** Opening MATERIAL PROVIDED block **
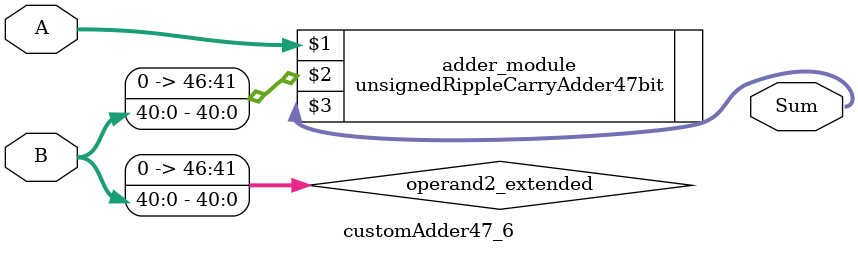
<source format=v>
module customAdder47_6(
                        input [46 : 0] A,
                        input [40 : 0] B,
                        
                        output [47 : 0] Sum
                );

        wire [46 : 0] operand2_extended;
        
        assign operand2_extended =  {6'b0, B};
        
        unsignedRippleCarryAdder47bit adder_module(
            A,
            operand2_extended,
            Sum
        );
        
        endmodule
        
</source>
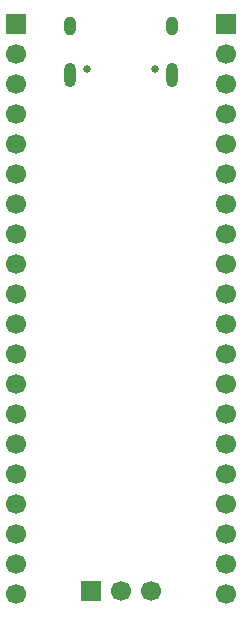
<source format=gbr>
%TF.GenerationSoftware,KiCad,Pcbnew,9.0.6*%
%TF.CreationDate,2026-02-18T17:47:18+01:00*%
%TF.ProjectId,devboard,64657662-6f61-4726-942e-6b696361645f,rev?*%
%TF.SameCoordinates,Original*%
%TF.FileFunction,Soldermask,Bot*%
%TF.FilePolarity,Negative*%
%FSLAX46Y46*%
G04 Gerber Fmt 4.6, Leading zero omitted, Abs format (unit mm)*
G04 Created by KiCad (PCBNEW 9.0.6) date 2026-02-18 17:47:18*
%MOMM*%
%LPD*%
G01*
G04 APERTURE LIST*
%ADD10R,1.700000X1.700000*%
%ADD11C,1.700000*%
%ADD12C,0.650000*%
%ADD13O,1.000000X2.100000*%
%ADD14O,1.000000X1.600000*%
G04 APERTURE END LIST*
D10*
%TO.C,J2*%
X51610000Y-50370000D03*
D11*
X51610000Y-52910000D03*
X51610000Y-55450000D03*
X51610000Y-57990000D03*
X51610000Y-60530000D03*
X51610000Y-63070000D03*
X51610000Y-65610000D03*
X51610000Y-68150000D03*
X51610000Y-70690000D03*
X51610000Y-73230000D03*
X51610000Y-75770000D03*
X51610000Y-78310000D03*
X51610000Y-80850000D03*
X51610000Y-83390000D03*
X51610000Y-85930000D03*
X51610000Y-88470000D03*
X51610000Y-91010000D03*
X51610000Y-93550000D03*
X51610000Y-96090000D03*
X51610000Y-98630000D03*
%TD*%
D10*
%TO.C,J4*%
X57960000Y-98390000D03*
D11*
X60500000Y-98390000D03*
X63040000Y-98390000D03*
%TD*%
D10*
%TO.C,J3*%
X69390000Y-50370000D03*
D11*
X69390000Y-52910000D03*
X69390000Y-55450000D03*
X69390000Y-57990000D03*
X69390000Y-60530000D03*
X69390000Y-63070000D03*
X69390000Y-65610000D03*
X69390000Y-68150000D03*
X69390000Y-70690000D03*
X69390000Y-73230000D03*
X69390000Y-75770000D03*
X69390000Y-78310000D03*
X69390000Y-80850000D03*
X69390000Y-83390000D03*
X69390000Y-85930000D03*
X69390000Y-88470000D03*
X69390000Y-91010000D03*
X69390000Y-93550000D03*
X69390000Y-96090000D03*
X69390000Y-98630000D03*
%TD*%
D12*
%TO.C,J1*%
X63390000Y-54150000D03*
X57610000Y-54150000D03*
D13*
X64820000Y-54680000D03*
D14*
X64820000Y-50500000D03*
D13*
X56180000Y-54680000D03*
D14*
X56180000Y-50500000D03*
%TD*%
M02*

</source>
** Closing MATERIAL PROVIDED block **
REQUIRED ACTION ▸ Using the records above, copy exactly the lines from the one containing "X64820000Y-54680000D03*" through the last, inclusive, and nothing else.

EXERCISE RESPONSE ▸
X64820000Y-54680000D03*
D14*
X64820000Y-50500000D03*
D13*
X56180000Y-54680000D03*
D14*
X56180000Y-50500000D03*
%TD*%
M02*

</source>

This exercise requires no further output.